Specifics change over time, so confirm the current detail on the ILO’s official jobs site before relying on anything here.
What the ILO does, and why tripartism matters
The ILO sets and supervises international labour standards, advises on employment and social protection policy, promotes rights at work, and runs development cooperation projects to put these into practice. Its tripartite nature means it works not only with governments but with employers’ and workers’ organisations, which is unusual in the UN and colours much of its technical work.
For job seekers, this means a strong demand for people who understand labour markets, social dialogue, labour law, social protection, and employment, alongside the operational staff who run projects and headquarters functions.
The kinds of roles the ILO hires for
- Technical and policy: labour standards, labour law, employment policy, social protection, labour economics, statistics, and social dialogue.
- Development cooperation project management in the field.
- Operations and support: finance, human resources, procurement, ICT, and administration.
- Communications, partnerships, and external relations.
Contract types
The ILO uses the common UN grade structure for staff posts (international Professional, National Officer, and General Service) and engages external collaborators and consultants for time-bound technical and project work. Development cooperation projects, which are donor-funded, generate many of the field and fixed-term openings.
For specialists, a consultancy or collaboration contract in your technical area is often the realistic first contact, while national posts are the largest pool for nationals of countries where the ILO has a presence.
How ILO recruitment works
The ILO advertises on its own jobs portal and assesses against its competencies. Expect to map your experience to the role, sometimes a written or technical assessment, and a competency-based interview.
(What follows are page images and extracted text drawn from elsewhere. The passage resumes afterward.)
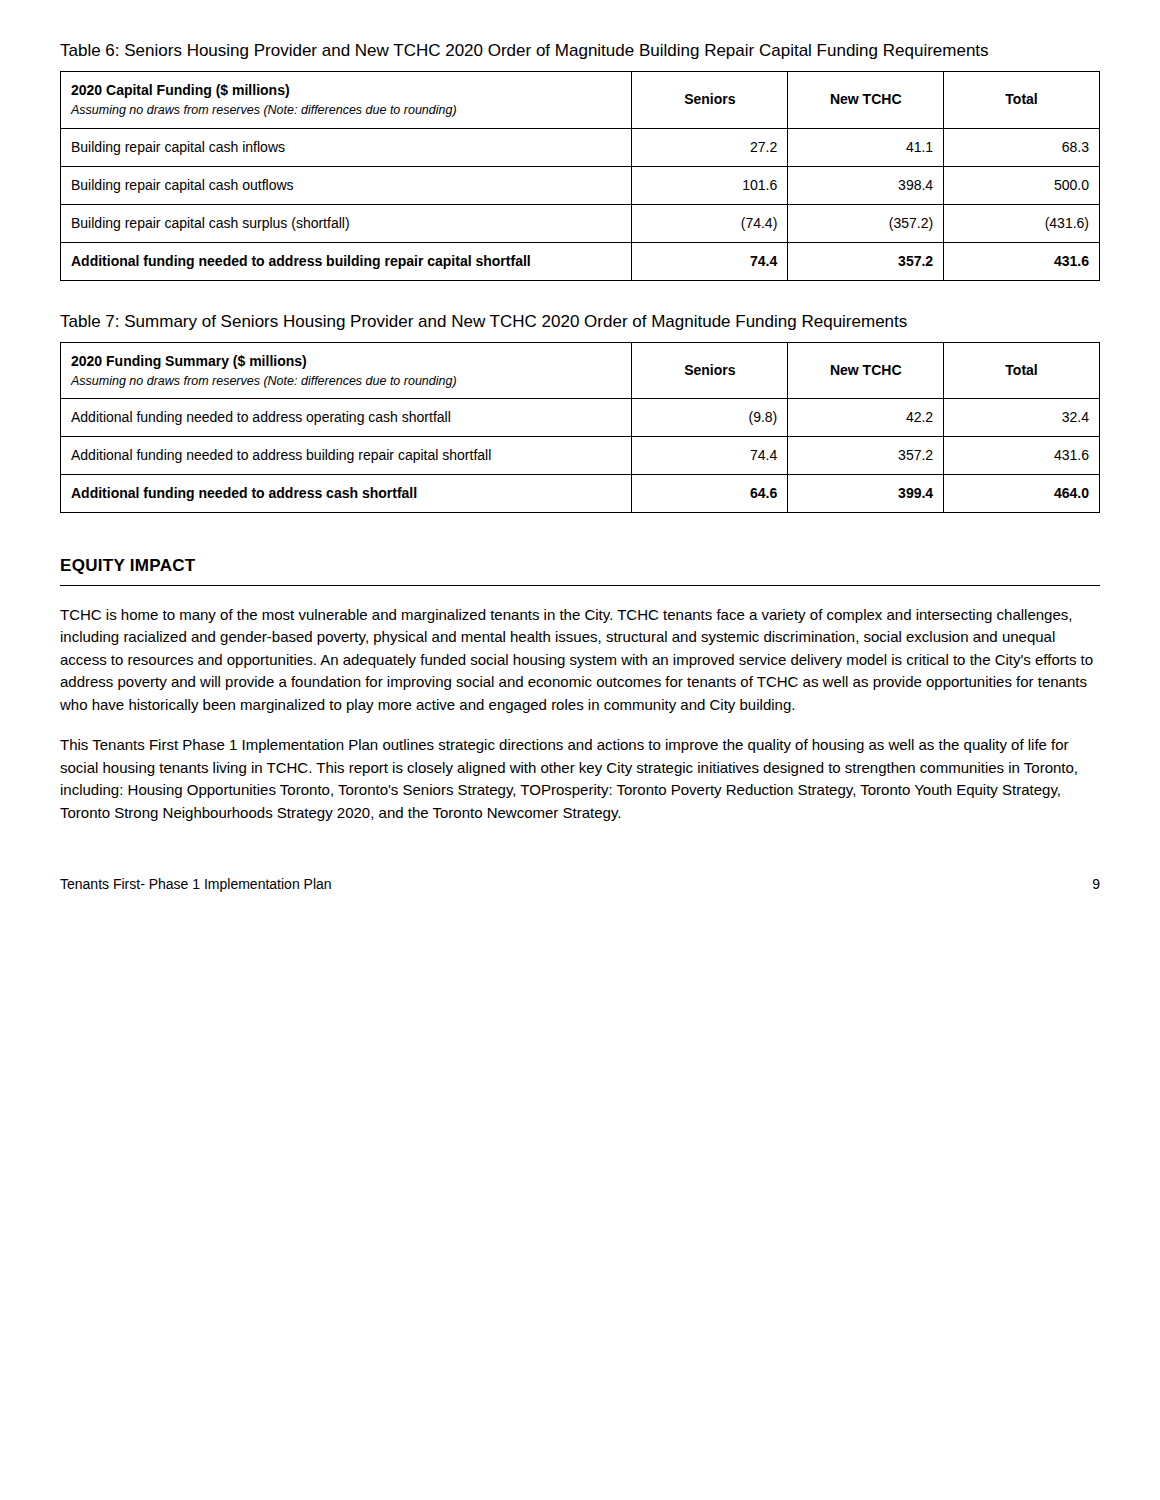Table 6: Seniors Housing Provider and New TCHC 2020 Order of Magnitude Building Repair Capital Funding Requirements
| 2020 Capital Funding ($ millions) Assuming no draws from reserves (Note: differences due to rounding) | Seniors | New TCHC | Total |
| --- | --- | --- | --- |
| Building repair capital cash inflows | 27.2 | 41.1 | 68.3 |
| Building repair capital cash outflows | 101.6 | 398.4 | 500.0 |
| Building repair capital cash surplus (shortfall) | (74.4) | (357.2) | (431.6) |
| Additional funding needed to address building repair capital shortfall | 74.4 | 357.2 | 431.6 |
Table 7: Summary of Seniors Housing Provider and New TCHC 2020 Order of Magnitude Funding Requirements
| 2020 Funding Summary ($ millions) Assuming no draws from reserves (Note: differences due to rounding) | Seniors | New TCHC | Total |
| --- | --- | --- | --- |
| Additional funding needed to address operating cash shortfall | (9.8) | 42.2 | 32.4 |
| Additional funding needed to address building repair capital shortfall | 74.4 | 357.2 | 431.6 |
| Additional funding needed to address cash shortfall | 64.6 | 399.4 | 464.0 |
EQUITY IMPACT
TCHC is home to many of the most vulnerable and marginalized tenants in the City. TCHC tenants face a variety of complex and intersecting challenges, including racialized and gender-based poverty, physical and mental health issues, structural and systemic discrimination, social exclusion and unequal access to resources and opportunities. An adequately funded social housing system with an improved service delivery model is critical to the City's efforts to address poverty and will provide a foundation for improving social and economic outcomes for tenants of TCHC as well as provide opportunities for tenants who have historically been marginalized to play more active and engaged roles in community and City building.
This Tenants First Phase 1 Implementation Plan outlines strategic directions and actions to improve the quality of housing as well as the quality of life for social housing tenants living in TCHC. This report is closely aligned with other key City strategic initiatives designed to strengthen communities in Toronto, including: Housing Opportunities Toronto, Toronto's Seniors Strategy, TOProsperity: Toronto Poverty Reduction Strategy, Toronto Youth Equity Strategy, Toronto Strong Neighbourhoods Strategy 2020, and the Toronto Newcomer Strategy.
Tenants First- Phase 1 Implementation Plan 9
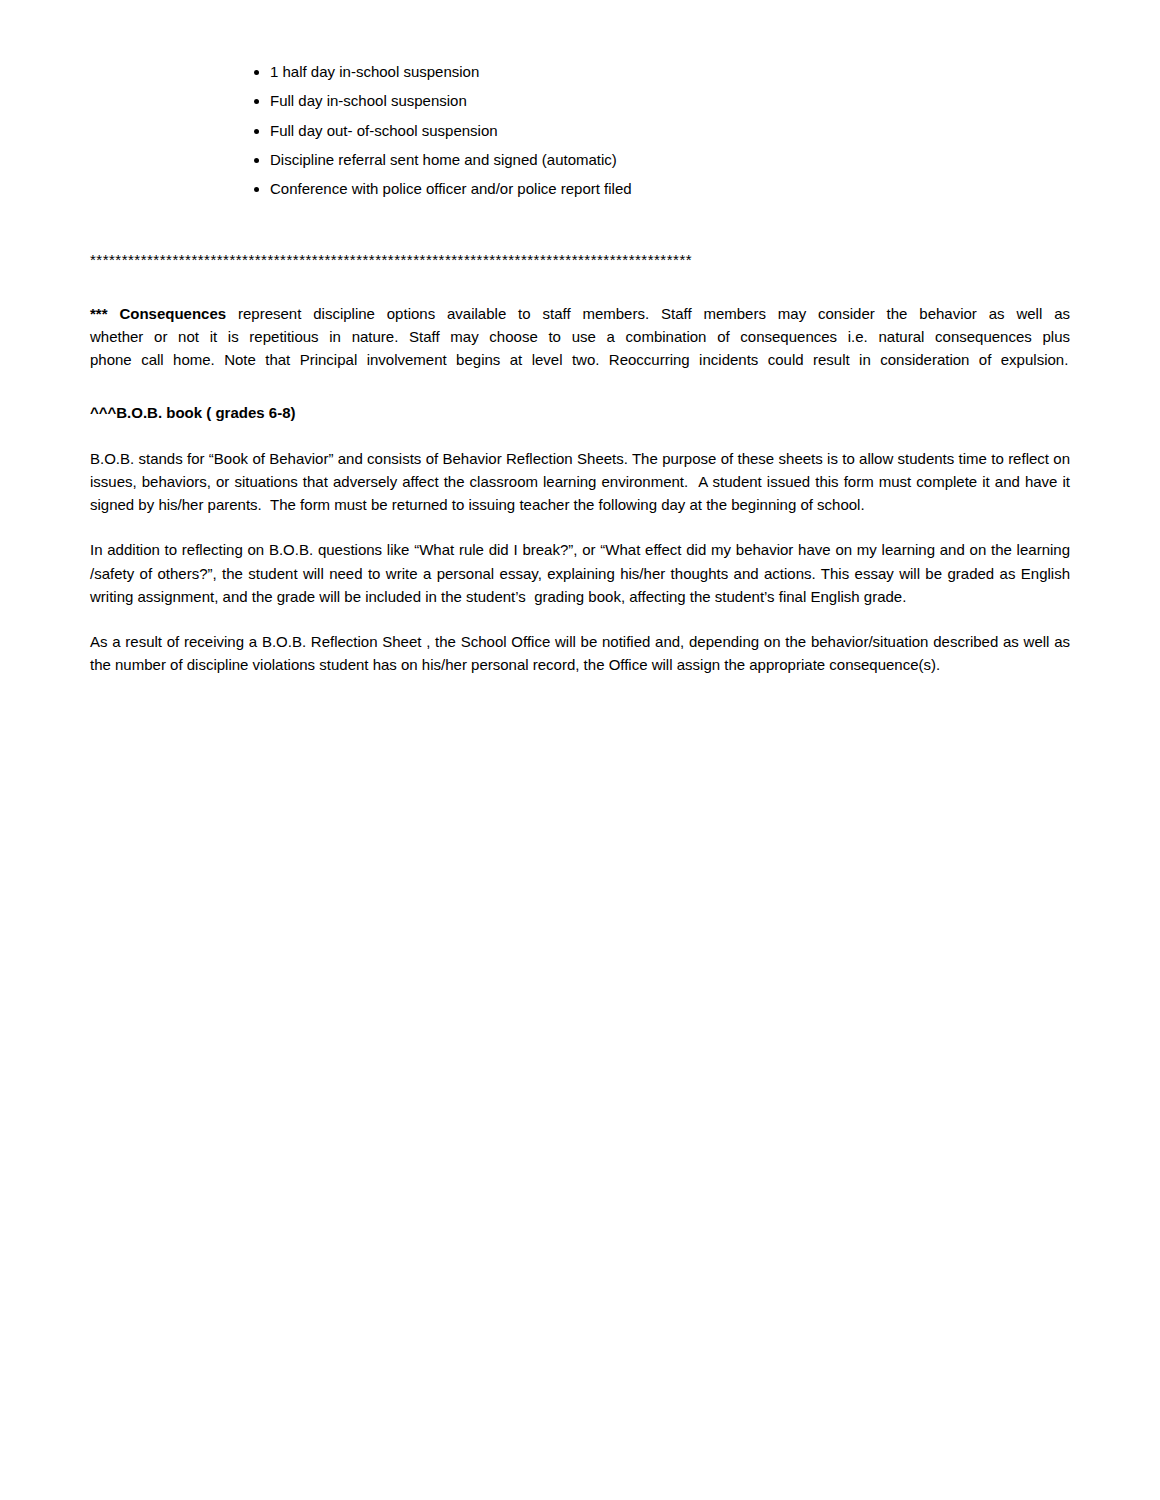1 half day in-school suspension
Full day in-school suspension
Full day out- of-school suspension
Discipline referral sent home and signed (automatic)
Conference with police officer and/or police report filed
***********************************************************************************************
*** Consequences represent discipline options available to staff members. Staff members may consider the behavior as well as whether or not it is repetitious in nature. Staff may choose to use a combination of consequences i.e. natural consequences plus phone call home. Note that Principal involvement begins at level two. Reoccurring incidents could result in consideration of expulsion.
^^^B.O.B. book ( grades 6-8)
B.O.B. stands for “Book of Behavior” and consists of Behavior Reflection Sheets. The purpose of these sheets is to allow students time to reflect on issues, behaviors, or situations that adversely affect the classroom learning environment. A student issued this form must complete it and have it signed by his/her parents. The form must be returned to issuing teacher the following day at the beginning of school.
In addition to reflecting on B.O.B. questions like “What rule did I break?”, or “What effect did my behavior have on my learning and on the learning /safety of others?”, the student will need to write a personal essay, explaining his/her thoughts and actions. This essay will be graded as English writing assignment, and the grade will be included in the student’s grading book, affecting the student’s final English grade.
As a result of receiving a B.O.B. Reflection Sheet , the School Office will be notified and, depending on the behavior/situation described as well as the number of discipline violations student has on his/her personal record, the Office will assign the appropriate consequence(s).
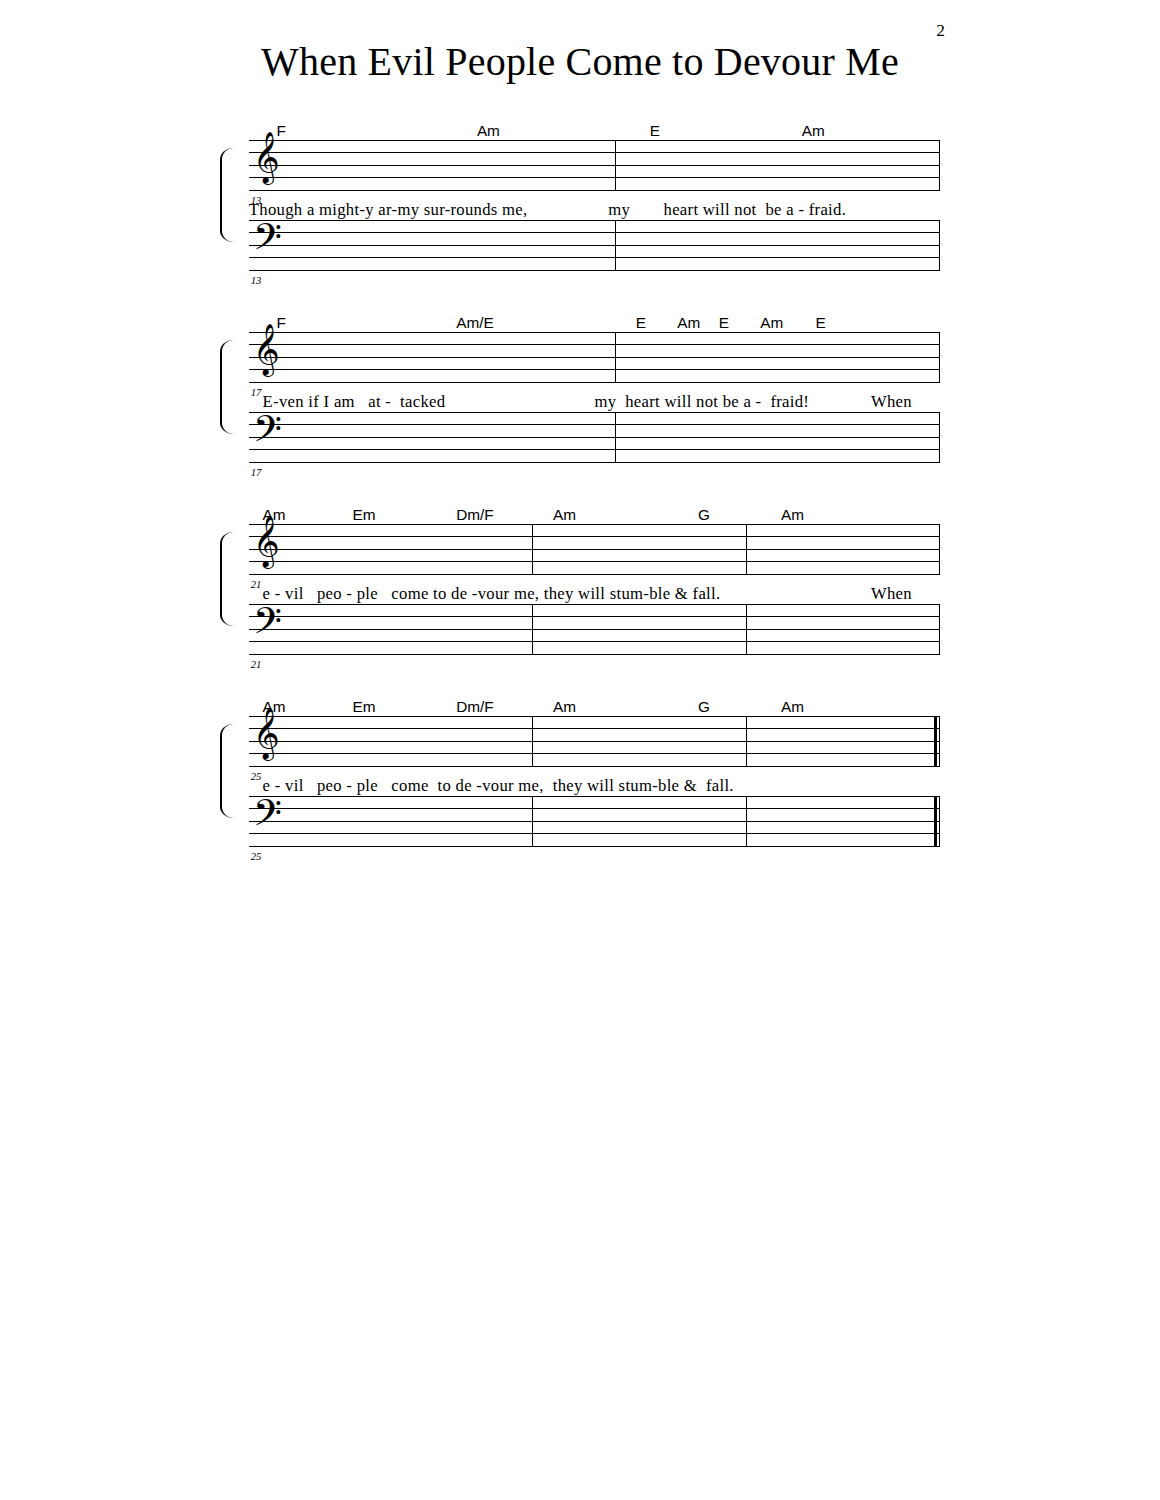2
When Evil People Come to Devour Me
F Am E Am
13
Though a might-y ar-my sur-rounds me, my heart will not be a - fraid.
13
F Am/E E Am E Am E
17
E-ven if I am at - tacked my heart will not be a - fraid! When
17
Am Em Dm/F Am G Am
21
e - vil peo - ple come to de -vour me, they will stum-ble & fall. When
21
Am Em Dm/F Am G Am
25
e - vil peo - ple come to de -vour me, they will stum-ble & fall.
25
Technical posts will probe your depth in labour, social protection, or employment topics.
Recruitment timelines are typical for the UN, measured in months. A focused application that shows specific, relevant labour or social-protection experience is what gets shortlisted.
Realistic entry routes
- Consultancies and external collaboration contracts in your technical area.
- National posts in your own country.
- Internships for students and recent graduates.
- JPO posts hosted by the ILO where your government sponsors them.
- Development cooperation project roles, which open as donor-funded projects start.